田中陽子ら「ヤングなでしこ世代」は成長しているのか?

  • 早草紀子●取材・文 text by Hayakusa Noriko photo by Hayakusa Noriko

 なでしこリーグが開幕して約1カ月半が経過し、まもなく全10チームの対戦が一巡する。第7節の注目カードは浦和レッズレディースと、現在6連勝中のINAC神戸レオネッサの一戦。ホームの浦和は猶本光、柴田華絵らヤングなでしこ世代が中心のチームであり、澤穂希、川澄奈穂美ら、なでしこジャパンのメンバーが在籍するINACは、今季リーグ3連覇を狙っている。

 INACは攻撃の軸だった大野忍がリヨン(フランス)へ移籍し、ストライカー・京川舞の再離脱もあったが首位を快走。バイタルエリアで緩急をもたらしていた大野がいなくなった今季は、速いテンポのシンプルな攻撃スタイルで勝利を重ねている。
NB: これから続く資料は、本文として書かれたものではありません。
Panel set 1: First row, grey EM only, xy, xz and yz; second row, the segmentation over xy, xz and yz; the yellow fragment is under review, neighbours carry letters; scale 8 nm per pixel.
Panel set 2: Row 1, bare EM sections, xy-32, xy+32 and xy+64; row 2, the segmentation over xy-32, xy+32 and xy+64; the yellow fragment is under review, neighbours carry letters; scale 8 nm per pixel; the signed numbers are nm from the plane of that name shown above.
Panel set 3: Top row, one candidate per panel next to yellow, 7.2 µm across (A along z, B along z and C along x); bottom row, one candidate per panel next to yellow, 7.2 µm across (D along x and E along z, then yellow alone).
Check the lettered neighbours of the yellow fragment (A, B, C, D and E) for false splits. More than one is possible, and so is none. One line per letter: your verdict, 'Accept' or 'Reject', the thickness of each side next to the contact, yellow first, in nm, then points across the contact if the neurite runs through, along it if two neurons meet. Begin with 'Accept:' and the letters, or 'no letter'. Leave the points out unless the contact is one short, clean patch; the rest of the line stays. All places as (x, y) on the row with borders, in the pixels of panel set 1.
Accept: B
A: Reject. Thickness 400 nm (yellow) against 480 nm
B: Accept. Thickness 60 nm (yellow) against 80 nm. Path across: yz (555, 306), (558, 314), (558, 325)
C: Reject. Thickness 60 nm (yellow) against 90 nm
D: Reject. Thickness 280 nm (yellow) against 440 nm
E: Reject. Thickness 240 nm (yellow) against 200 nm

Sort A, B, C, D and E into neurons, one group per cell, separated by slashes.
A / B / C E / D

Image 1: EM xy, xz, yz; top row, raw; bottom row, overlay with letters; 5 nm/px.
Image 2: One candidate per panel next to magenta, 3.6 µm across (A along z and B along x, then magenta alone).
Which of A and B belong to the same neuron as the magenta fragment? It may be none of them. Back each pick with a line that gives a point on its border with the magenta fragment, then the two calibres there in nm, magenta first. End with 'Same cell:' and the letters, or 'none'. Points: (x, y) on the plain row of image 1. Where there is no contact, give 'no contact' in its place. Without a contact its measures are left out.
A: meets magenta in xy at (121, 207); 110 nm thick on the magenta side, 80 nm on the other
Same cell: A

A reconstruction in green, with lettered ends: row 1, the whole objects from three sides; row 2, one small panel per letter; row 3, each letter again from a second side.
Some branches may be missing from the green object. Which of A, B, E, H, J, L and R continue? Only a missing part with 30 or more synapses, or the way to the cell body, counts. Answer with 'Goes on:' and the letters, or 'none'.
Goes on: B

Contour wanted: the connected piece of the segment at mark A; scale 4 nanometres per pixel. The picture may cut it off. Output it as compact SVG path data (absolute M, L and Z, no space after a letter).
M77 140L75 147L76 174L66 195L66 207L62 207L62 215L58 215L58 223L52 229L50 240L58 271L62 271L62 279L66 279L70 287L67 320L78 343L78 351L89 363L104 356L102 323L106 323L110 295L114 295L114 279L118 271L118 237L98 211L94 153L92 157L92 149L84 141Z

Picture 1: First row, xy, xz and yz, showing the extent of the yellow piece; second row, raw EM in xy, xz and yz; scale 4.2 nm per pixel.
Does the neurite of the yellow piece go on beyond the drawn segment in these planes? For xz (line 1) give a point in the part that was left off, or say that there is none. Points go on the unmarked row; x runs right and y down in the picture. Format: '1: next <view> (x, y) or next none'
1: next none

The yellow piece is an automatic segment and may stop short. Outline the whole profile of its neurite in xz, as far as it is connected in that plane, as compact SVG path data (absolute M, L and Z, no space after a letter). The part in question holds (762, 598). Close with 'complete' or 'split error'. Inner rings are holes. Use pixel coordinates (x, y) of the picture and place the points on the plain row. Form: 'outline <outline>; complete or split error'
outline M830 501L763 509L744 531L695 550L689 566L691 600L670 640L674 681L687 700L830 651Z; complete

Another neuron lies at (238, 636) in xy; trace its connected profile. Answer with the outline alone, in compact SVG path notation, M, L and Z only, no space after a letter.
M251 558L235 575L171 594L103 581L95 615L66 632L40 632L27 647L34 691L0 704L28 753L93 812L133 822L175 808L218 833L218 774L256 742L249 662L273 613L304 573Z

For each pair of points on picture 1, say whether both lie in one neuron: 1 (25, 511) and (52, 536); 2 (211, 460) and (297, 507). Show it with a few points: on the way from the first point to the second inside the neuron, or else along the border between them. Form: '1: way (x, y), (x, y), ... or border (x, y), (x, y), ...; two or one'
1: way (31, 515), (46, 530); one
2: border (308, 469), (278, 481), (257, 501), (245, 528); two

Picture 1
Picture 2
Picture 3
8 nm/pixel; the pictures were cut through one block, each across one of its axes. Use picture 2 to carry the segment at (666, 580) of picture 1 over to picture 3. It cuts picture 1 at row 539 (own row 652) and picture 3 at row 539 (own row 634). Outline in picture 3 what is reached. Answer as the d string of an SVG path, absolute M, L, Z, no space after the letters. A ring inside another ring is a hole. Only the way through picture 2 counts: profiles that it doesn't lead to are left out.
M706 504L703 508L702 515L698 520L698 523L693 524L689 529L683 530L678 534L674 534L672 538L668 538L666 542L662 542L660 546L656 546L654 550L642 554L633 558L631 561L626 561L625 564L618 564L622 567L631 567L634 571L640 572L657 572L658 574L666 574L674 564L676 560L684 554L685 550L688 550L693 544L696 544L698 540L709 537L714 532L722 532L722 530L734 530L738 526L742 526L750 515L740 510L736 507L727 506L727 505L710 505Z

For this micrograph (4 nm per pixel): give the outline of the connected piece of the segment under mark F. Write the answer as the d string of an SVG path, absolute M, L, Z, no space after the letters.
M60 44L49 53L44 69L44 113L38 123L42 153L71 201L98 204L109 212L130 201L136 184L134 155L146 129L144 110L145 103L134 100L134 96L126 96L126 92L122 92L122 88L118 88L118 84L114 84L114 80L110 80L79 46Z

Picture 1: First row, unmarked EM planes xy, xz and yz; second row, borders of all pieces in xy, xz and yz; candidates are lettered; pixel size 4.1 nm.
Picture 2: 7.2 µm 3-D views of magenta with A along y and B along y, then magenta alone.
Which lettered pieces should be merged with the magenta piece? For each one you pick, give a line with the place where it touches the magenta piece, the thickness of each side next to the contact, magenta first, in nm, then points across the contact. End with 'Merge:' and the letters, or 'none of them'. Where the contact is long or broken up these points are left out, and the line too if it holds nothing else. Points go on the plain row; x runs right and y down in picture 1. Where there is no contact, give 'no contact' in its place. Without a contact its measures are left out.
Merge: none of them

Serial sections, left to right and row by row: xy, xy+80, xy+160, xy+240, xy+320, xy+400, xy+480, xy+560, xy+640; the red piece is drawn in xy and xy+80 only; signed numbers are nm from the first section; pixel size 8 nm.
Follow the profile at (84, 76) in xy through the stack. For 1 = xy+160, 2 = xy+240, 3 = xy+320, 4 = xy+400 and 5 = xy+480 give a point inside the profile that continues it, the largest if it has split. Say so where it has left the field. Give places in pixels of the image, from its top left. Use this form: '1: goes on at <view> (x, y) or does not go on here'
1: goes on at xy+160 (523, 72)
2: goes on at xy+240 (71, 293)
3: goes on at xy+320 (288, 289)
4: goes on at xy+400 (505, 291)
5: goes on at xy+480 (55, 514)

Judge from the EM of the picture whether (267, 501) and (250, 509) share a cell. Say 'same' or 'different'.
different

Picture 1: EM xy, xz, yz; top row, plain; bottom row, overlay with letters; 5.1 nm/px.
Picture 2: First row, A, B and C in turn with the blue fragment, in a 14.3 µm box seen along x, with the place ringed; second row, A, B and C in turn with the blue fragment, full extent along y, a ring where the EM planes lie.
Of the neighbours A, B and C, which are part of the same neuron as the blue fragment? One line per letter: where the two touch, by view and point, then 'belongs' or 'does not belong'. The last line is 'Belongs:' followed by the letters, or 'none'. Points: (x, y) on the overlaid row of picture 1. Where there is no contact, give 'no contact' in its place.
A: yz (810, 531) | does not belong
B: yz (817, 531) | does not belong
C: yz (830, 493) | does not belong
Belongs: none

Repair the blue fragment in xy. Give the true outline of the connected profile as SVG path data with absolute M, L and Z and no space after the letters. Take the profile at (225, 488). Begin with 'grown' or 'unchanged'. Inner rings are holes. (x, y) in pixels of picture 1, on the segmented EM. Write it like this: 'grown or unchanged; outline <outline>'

なでしこリーグ第7節、浦和対INAC神戸で先発した田中陽子(写真右)。なでしこリーグ第7節、浦和対INAC神戸で先発した田中陽子(写真右)。 対する浦和は、山郷のぞみ、矢野喬子、柳田美幸らこれまでチームを牽引してきたベテランが引退や移籍で抜け、若手中心にシフトチェンジ。しかし、開幕戦でスペランツァFC大阪高槻に勝利したものの、その後5連敗と苦しい状況が続いている。自信を失いかけている浦和にとって、首位INACとの対戦は、結果も内容も求められる試合だった。

 ゴールデンウィークの5月4日、浦和駒場スタジアムに集まった6800人を超える観客の前で、浦和の集中力は高かった。細かなラインコントロール、中盤と前線は互いにポジションを考慮しながらのプレス、最後の一歩まで足を投げ出しパスコースを狭める。INACに主導権を握られることを覚悟していた浦和は、粘り強い守備を続け、前半を0-0で終えた。

 試合の流れを大きく変えたのは、60分に出された一枚のレッドカードだった。INACのMF田中陽子がドリブルで切り込んできたゴール前で、身体を張った浦和のMF岸川奈津希のプレイがファウルの判定。浦和はPKを献上してしまい、さらに岸川は退場処分となった。